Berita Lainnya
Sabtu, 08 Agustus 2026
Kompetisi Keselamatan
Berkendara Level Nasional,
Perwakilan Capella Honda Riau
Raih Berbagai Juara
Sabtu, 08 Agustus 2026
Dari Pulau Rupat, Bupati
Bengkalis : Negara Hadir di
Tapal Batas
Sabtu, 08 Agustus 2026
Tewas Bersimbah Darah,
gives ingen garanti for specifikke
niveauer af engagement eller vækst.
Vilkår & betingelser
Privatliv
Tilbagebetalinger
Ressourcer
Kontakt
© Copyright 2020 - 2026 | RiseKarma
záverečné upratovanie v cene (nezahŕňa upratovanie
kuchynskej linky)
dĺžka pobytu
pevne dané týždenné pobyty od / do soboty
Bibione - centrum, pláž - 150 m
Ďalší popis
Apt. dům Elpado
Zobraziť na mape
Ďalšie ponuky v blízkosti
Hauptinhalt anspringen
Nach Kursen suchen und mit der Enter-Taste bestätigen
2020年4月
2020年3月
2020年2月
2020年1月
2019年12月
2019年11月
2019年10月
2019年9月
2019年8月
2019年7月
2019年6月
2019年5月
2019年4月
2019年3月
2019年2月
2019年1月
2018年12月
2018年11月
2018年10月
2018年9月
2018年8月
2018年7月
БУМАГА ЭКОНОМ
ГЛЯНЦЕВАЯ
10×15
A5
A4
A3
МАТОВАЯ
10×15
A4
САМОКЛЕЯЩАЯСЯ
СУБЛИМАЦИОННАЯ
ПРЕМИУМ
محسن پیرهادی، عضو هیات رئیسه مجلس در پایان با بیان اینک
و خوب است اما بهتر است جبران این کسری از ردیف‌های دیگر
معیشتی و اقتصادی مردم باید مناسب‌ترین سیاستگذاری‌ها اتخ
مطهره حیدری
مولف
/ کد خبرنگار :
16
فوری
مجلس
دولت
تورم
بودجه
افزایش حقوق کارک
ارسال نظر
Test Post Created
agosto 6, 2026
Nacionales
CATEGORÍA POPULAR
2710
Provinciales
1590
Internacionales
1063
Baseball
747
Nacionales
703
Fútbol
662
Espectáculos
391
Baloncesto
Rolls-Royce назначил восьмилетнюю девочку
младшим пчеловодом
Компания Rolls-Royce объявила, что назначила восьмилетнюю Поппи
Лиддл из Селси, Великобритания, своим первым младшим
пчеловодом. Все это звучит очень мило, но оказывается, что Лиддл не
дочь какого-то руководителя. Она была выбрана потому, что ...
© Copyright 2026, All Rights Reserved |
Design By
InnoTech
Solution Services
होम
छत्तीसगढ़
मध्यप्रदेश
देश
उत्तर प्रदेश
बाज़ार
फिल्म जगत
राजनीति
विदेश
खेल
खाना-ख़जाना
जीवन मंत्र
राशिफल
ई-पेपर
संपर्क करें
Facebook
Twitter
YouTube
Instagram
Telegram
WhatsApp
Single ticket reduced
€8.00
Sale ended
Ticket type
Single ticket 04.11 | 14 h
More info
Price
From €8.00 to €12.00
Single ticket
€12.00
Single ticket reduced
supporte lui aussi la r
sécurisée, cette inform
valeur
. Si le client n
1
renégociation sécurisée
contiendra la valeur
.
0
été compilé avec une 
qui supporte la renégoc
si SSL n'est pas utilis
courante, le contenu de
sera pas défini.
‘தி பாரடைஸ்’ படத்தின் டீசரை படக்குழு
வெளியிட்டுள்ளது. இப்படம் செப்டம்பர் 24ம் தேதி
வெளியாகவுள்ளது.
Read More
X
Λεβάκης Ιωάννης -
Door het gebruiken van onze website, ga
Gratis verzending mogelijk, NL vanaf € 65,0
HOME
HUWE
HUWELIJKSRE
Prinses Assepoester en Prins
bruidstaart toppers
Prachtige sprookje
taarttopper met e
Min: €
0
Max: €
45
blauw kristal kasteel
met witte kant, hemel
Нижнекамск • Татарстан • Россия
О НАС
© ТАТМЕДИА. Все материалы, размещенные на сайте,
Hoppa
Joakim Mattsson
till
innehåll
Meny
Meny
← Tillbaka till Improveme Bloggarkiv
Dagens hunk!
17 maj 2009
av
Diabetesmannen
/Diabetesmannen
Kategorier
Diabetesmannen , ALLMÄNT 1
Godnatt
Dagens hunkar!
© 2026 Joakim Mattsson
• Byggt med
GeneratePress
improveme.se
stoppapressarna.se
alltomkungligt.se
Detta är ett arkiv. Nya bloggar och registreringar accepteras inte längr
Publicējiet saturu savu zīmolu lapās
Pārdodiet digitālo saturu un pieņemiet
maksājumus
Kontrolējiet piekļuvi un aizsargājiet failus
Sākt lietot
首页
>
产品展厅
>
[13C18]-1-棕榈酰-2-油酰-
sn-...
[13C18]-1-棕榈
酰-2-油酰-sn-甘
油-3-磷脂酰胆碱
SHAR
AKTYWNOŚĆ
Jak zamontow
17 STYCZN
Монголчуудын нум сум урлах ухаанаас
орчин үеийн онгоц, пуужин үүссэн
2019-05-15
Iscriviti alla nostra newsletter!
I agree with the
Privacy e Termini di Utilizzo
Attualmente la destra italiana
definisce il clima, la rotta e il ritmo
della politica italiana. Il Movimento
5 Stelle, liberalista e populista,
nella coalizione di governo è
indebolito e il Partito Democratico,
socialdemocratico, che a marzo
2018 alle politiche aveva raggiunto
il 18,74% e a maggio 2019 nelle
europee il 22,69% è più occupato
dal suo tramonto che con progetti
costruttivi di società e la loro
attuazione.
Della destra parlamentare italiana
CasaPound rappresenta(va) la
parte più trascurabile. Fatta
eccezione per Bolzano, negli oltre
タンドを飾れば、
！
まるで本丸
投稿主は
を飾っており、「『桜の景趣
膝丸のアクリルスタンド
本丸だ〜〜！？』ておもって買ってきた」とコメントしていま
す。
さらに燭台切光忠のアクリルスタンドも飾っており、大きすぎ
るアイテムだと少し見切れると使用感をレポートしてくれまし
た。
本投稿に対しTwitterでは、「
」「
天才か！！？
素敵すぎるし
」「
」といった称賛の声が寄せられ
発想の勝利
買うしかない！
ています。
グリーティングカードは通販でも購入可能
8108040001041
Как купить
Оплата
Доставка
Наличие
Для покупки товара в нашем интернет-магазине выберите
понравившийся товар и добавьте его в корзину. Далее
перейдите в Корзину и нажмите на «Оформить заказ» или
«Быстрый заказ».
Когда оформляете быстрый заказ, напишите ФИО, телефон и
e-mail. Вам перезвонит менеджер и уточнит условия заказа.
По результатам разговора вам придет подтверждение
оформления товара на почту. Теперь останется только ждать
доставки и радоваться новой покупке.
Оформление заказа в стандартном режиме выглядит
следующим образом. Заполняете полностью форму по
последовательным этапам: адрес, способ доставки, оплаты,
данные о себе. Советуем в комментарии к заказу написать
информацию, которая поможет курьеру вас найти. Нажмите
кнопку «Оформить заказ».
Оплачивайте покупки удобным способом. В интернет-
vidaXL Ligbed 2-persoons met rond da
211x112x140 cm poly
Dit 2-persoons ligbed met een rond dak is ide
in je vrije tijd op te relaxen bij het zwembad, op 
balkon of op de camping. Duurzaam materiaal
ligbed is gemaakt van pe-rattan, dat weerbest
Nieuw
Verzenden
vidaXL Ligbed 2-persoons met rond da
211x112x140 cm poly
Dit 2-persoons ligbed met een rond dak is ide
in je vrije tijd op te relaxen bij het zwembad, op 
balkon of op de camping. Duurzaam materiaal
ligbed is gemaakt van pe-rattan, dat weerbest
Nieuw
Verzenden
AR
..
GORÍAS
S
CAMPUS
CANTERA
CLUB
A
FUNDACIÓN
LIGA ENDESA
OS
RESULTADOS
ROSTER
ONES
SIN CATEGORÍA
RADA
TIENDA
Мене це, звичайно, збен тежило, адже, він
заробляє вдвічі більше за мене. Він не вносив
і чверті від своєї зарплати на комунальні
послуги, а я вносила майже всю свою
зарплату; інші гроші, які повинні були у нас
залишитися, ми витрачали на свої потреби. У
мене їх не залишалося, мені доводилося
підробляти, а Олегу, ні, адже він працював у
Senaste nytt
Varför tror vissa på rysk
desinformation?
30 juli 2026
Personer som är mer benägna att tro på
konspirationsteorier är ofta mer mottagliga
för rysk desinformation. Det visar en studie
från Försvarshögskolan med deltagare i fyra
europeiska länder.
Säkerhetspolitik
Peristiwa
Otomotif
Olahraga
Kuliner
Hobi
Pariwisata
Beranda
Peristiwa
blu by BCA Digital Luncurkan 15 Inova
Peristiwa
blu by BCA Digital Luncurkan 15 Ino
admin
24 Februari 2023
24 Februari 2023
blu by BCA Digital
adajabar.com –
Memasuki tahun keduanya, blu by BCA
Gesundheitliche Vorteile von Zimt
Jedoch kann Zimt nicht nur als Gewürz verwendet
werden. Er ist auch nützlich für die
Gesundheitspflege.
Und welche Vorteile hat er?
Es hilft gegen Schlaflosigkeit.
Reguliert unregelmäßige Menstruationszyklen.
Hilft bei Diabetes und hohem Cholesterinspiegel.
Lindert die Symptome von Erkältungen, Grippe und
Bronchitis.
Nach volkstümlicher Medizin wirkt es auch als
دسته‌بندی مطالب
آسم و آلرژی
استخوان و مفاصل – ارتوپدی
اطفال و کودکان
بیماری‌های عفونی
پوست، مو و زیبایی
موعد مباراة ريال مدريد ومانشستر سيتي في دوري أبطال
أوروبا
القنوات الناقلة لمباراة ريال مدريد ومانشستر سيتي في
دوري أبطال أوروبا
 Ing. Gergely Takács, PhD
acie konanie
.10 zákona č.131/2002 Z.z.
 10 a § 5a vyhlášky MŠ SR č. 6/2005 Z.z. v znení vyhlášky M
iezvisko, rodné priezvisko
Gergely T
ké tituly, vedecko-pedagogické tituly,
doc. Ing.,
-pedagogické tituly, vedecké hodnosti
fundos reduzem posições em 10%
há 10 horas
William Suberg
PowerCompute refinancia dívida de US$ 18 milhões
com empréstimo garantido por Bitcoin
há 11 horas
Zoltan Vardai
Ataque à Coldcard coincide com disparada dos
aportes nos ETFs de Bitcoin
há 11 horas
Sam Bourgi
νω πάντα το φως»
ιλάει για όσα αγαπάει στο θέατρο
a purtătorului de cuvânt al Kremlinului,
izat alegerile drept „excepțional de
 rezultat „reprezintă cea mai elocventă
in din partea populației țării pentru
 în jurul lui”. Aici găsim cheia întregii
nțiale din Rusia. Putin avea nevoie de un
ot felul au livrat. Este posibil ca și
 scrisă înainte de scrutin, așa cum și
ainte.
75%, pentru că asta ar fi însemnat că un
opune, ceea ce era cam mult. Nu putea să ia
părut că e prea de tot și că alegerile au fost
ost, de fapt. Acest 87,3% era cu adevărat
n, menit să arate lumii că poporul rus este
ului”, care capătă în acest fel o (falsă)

● ● ● ● ● ● ●

PROBLEM TO SOLVE: Within the records above, each line containing "Nach" is to be returned.

ANSWER FOR THE TASK:
Nach Kursen suchen und mit der Enter-Taste bestätigen
Nach volkstümlicher Medizin wirkt es auch als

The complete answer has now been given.